L’ex sede della Borsa milanese è stato il contenitore "buono" per il “Quattroruote day”: il mensile dell’automobile italiana ha celebrato la sua festa con ospiti illustri e con un convegno, “Progetto Italia: l’auto oltre la crisi” che come spiega il direttore della testata, Gian Luca Pellegrini, è un titolo su cui interrogarsi se inserire o meno, alla fine, il punto interrogativo. Dettagli redazionali che lasciano spazio, subito, alla convinzione diffusa che la via d’uscita dalla crisi passa dalla politica.

Lo dice, senza troppi giri di parole, Giorgio Squinzi, che invita a «non pensare un futuro senza il comparto dell’automobile» dove lavorano oltre 1 milione di addetti e che consacra ogni anno 3 miliardi di euro nella ricerca e nello sviluppo.
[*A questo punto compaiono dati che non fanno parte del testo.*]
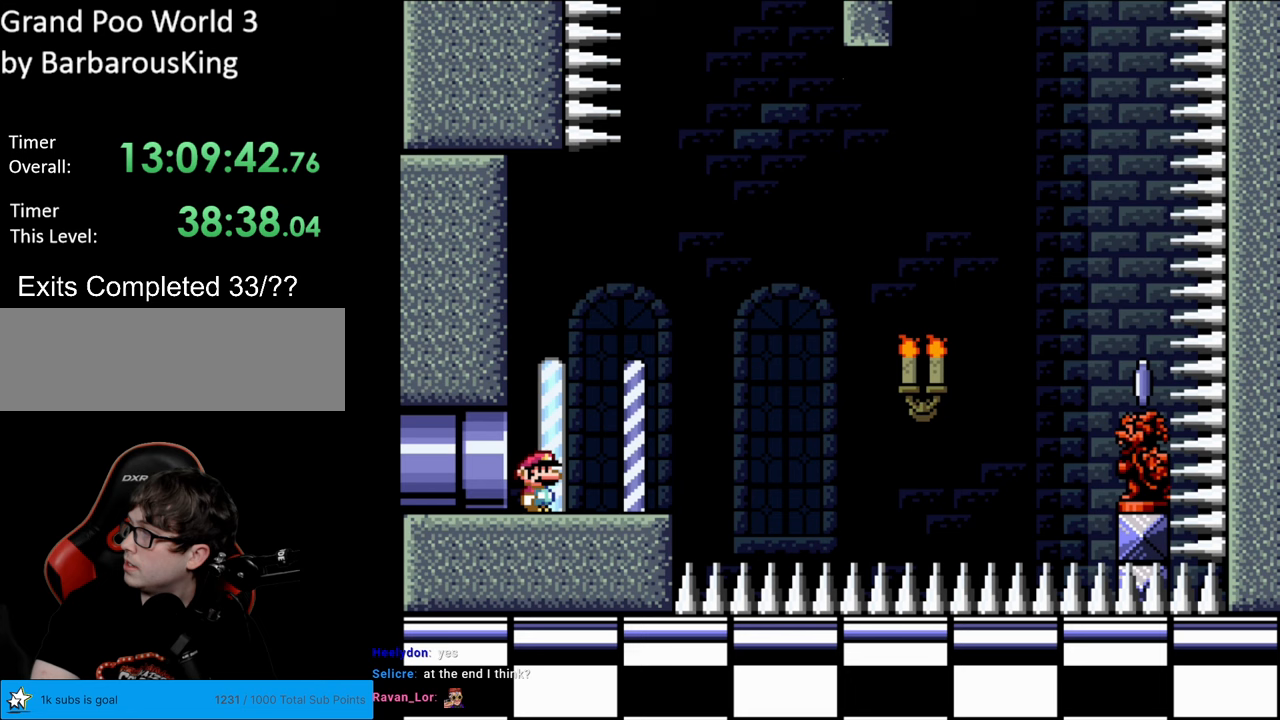
{"buttons": [], "events": []}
Il settore dell’automotive, per il presidente di Confindustria, ha «bisogno di un sostegno agli investimenti che vada oltre a quanto fatto finora dal Governo» che «è insoddisfacente». Serve, ha concluso Squinzi, «un credito strutturale d’imposta che sostenga gli investimenti in ricerca e sviluppo».

Sposa senza dubbi la linea, Marco Tronchetti Provera che lega le speranze di ripresa più alle condizioni congiunturali esterne che a quanto fatto dalla politica mentre oggi «non c’è industria dell’auto disposta a venire a investire in Italia». Ma, annota il presidente e Ad di Pirelli, «non ci sono le condizioni per favorire questi investimenti» e se non le si crea «il Paese non cresce». «L’Italia – riflette invece Andrea Bonomi, presidente dell’Industrial Advisory Board – ha un potenziale enorme, soprattutto nella produzione di nicchia e nel settore del lusso» ma «gli investimenti sono frenati dalla burocrazia e dalla mancanza di infrastrutture».